> **Instruction**: Copy whichever lines of the data hold the word "resistente".
(Given data Opens)
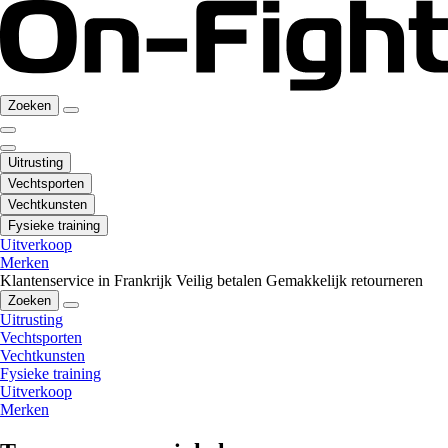
Zoeken
Uitrusting
Vechtsporten
Vechtkunsten
Fysieke training
Uitverkoop
Merken
Klantenservice in Frankrijk
Veilig betalen
Gemakkelijk retourneren
Zoeken
Uitrusting
Vechtsporten
Vechtkunsten
Fysieke training
Uitverkoop
Merken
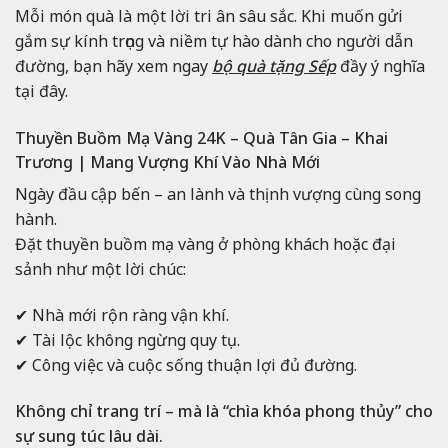
Mỗi món quà là một lời tri ân sâu sắc. Khi muốn gửi
gắm sự kính trọng và niềm tự hào dành cho người dẫn
đường, bạn hãy xem ngay
bộ quà tặng Sếp
đầy ý nghĩa
tại đây.
Thuyền Buồm Mạ Vàng 24K – Quà Tân Gia – Khai
Trương | Mang Vượng Khí Vào Nhà Mới
Ngày đầu cập bến – an lành và thịnh vượng cùng song
hành.
Đặt thuyền buồm mạ vàng ở phòng khách hoặc đại
sảnh như một lời chúc:
✔ Nhà mới rộn ràng vận khí.
✔ Tài lộc không ngừng quy tụ.
✔ Công việc và cuộc sống thuận lợi đủ đường.
Không chỉ trang trí – mà là “chìa khóa phong thủy” cho
sự sung túc lâu dài.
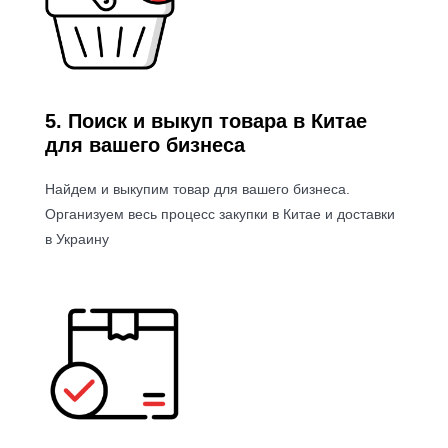
5. Поиск и выкуп товара в Китае
для вашего бизнеса
Найдем и выкупим товар для вашего бизнеса.
Организуем весь процесс закупки в Китае и доставки
в Украину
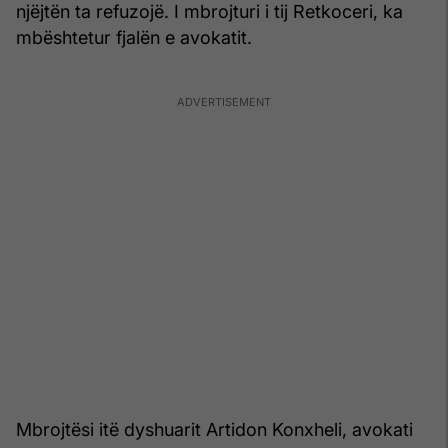
njëjtën ta refuzojë. I mbrojturi i tij Retkoceri, ka
mbështetur fjalën e avokatit.
Mbrojtësi itë dyshuarit Artidon Konxheli, avokati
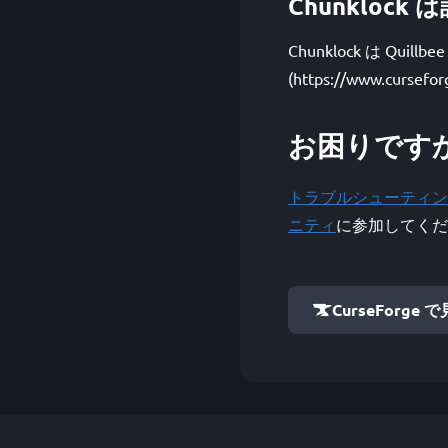
Chunkloc
Chunklock は Qu
(https://www.curse
お困りです
トラブルシューティン
ニティ
に参加してくだ
CurseForge 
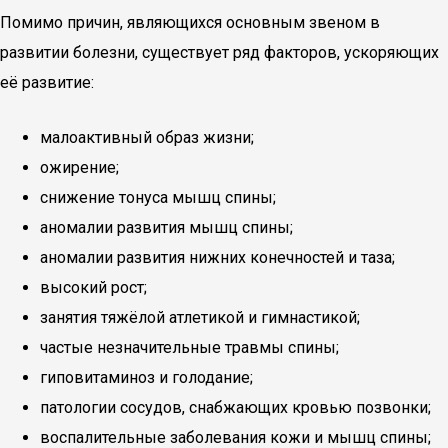
Помимо причин, являющихся основным звеном в
развитии болезни, существует ряд факторов, ускоряющих
её развитие:
малоактивный образ жизни;
ожирение;
снижение тонуса мышц спины;
аномалии развития мышц спины;
аномалии развития нижних конечностей и таза;
высокий рост;
занятия тяжёлой атлетикой и гимнастикой;
частые незначительные травмы спины;
гиповитаминоз и голодание;
патологии сосудов, снабжающих кровью позвонки;
воспалительные заболевания кожи и мышц спины;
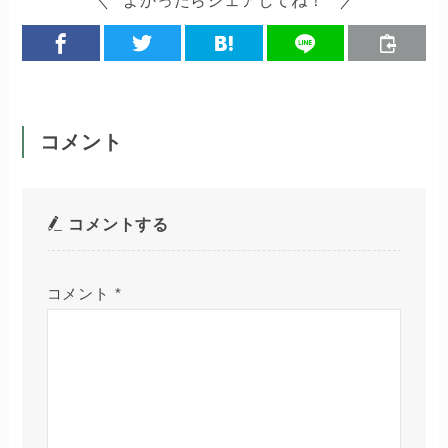
よかったらシェアしてね！
コメント
コメントする
コメント
*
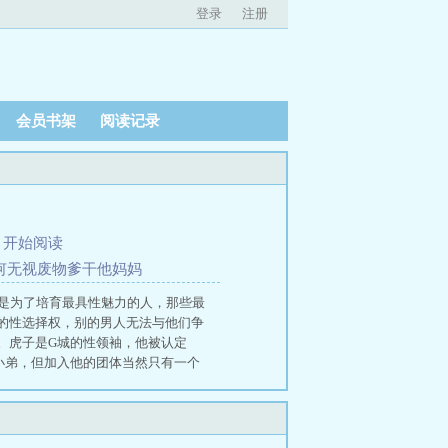
登录
注册
会员书架
阅读记录
、
开始阅读
如何无视废物爹干他妈妈
但是为了培育最具性魅力的人，那些最
的性选择权，别的男人无法与他们争
。虎子是G城的性领袖，他被认定
小弟，但加入他的团体当然只有一个
只需遵守虎子的规则。 无法拒绝性交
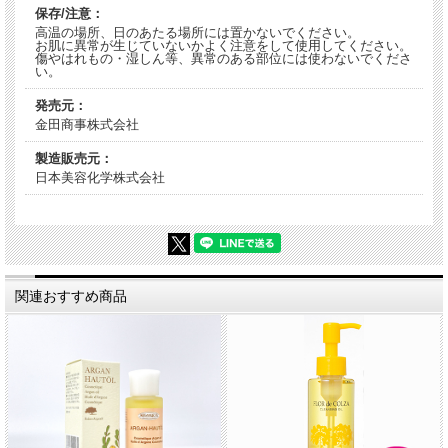
保存/注意：
高温の場所、日のあたる場所には置かないでください。
お肌に異常が生じていないかよく注意をして使用してください。
傷やはれもの・湿しん等、異常のある部位には使わないでくださ
い。
発売元：
金田商事株式会社
製造販売元：
日本美容化学株式会社
関連おすすめ商品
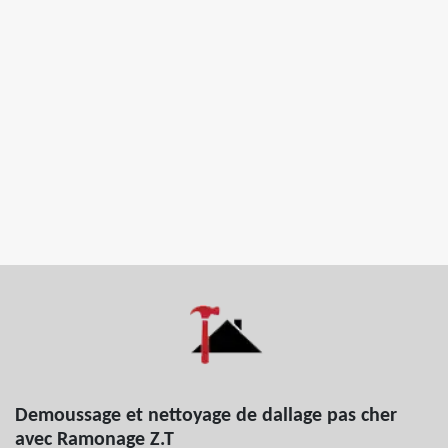
Demoussage et nettoyage de dallage pas cher
avec Ramonage Z.T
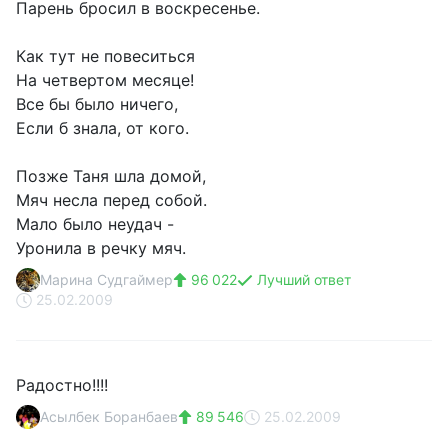
Парень бросил в воскресенье.
Как тут не повеситься
На четвертом месяце!
Все бы было ничего,
Если б знала, от кого.
Позже Таня шла домой,
Мяч несла перед собой.
Мало было неудач -
Уронила в речку мяч.
Марина Судгаймер
96 022
Лучший ответ
25.02.2009
Радостно!!!!
Асылбек Боранбаев
89 546
25.02.2009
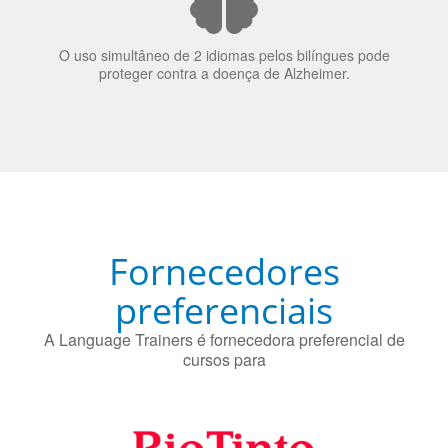
70% dos recrutadores de emprego consideram o
bilinguismo uma qualidade extremamente impressionante
nos candidatos a emprego.
O uso simultâneo de 2 idiomas pelos bilíngues pode
proteger contra a doença de Alzheimer.
Fornecedores
preferenciais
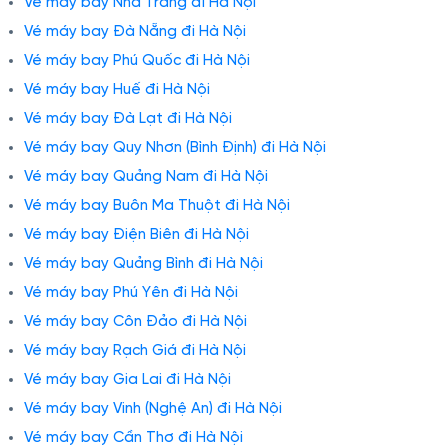
Vé máy bay Nha Trang đi Hà Nội
Vé máy bay Đà Nẵng đi Hà Nội
Vé máy bay Phú Quốc đi Hà Nội
Vé máy bay Huế đi Hà Nội
Vé máy bay Đà Lạt đi Hà Nội
Vé máy bay Quy Nhơn (Bình Định) đi Hà Nội
Vé máy bay Quảng Nam đi Hà Nội
Vé máy bay Buôn Ma Thuột đi Hà Nội
Vé máy bay Điện Biên đi Hà Nội
Vé máy bay Quảng Bình đi Hà Nội
Vé máy bay Phú Yên đi Hà Nội
Vé máy bay Côn Đảo đi Hà Nội
Vé máy bay Rạch Giá đi Hà Nội
Vé máy bay Gia Lai đi Hà Nội
Vé máy bay Vinh (Nghệ An) đi Hà Nội
Vé máy bay Cần Thơ đi Hà Nội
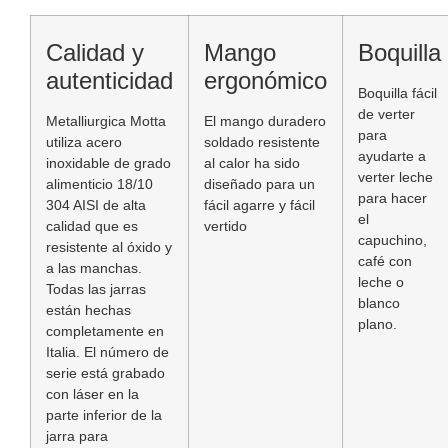
Calidad y
Mango
Boquilla
autenticidad
ergonómico
Boquilla fácil
de verter
Metalliurgica Motta
El mango duradero
para
utiliza acero
soldado resistente
ayudarte a
inoxidable de grado
al calor ha sido
verter leche
alimenticio 18/10
diseñado para un
para hacer
304 AISI de alta
fácil agarre y fácil
el
calidad que es
vertido
capuchino,
resistente al óxido y
café con
a las manchas.
leche o
Todas las jarras
blanco
están hechas
plano.
completamente en
Italia. El número de
serie está grabado
con láser en la
parte inferior de la
jarra para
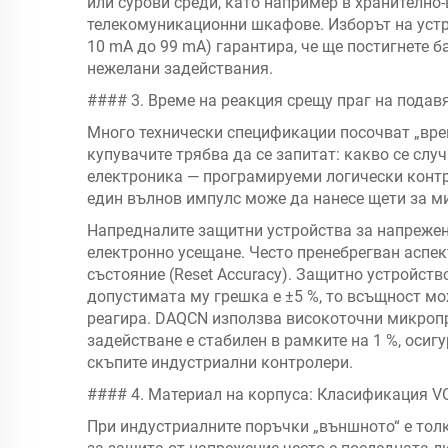
или сурови среди, като например в хранително
телекомуникационни шкафове. Изборът на устро
10 mA до 99 mA) гарантира, че ще постигнете 
нежелани задействания.
#### 3. Време на реакция срещу праг на подав
Много технически спецификации посочват „време
купувачите трябва да се запитат: какво се случ
електроника — програмируеми логически контр
един вълнов импулс може да нанесе щети за м
Напредналите защитни устройства за напрежен
електронно усещане. Често пренебрегван аспек
състояние (Reset Accuracy). Защитно устройство
допустимата му грешка е ±5 %, то всъщност мо
реагира. DAQCN използва високоточни микропро
задействане е стабилен в рамките на 1 %, осиг
скъпите индустриални контролери.
#### 4. Материал на корпуса: Класификация V
При индустриалните поръчки „външното“ е толк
(Given data Closes)
> **Task response**:
soldado resistente
resistente al óxido y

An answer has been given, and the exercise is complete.